◆ Instructions for the task
Your answer must be an exact copy of the listing that follows, with all pictures omitted.
---
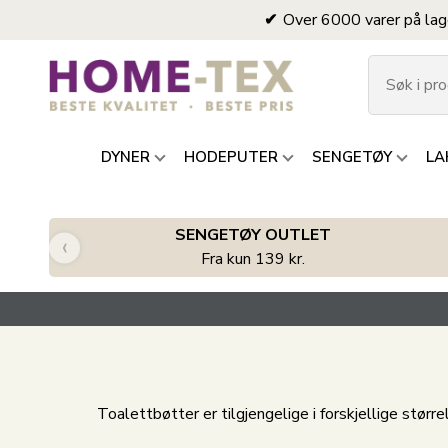
Over 6000 varer på lag
DYNER
HODEPUTER
SENGETØY
LA
SENGETØY OUTLET
‹
Fra kun 139 kr.
Toalettbøtter er tilgjengelige i forskjellige stør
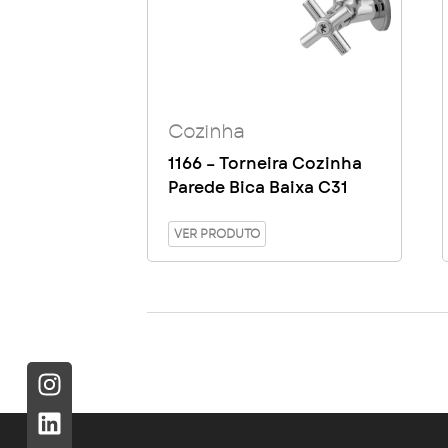
Cozinha
1166 – Torneira Cozinha
Parede Bica Baixa C31
VER PRODUTO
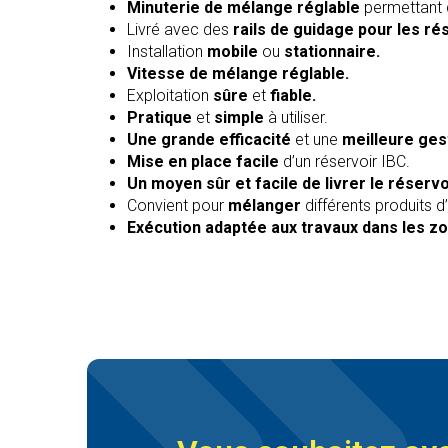
Minuterie de mélange réglable
permettant 
Livré avec des
rails de guidage pour les ré
Installation
mobile
ou
stationnaire.
Vitesse de mélange réglable.
Exploitation
sûre
et
fiable.
Pratique
et
simple
à utiliser.
Une grande efficacité
et une
meilleure ges
Mise en place facile
d’un réservoir IBC.
Un moyen sûr et facile de livrer le réserv
Convient pour
mélanger
différents produits 
Exécution adaptée aux travaux dans les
---
◆ Your response
Over 6000 varer på lag
DYNER
HODEPUTER
SENGETØY
LA
SENGETØY OUTLET
‹
Fra kun 139 kr.
Toalettbøtter er tilgjengelige i forskjellige stør
Cozinha
1166 – Torneira Cozinha
Parede Bica Baixa C31
VER PRODUTO
Minuterie de mélange réglable
permettant 
Livré avec des
rails de guidage pour les ré
Installation
mobile
ou
stationnaire.
Vitesse de mélange réglable.
Exploitation
sûre
et
fiable.
Pratique
et
simple
à utiliser.
Une grande efficacité
et une
meilleure ges
Mise en place facile
d’un réservoir IBC.
Un moyen sûr et facile de livrer le réserv
Convient pour
mélanger
différents produits 
Exécution adaptée aux travaux dans les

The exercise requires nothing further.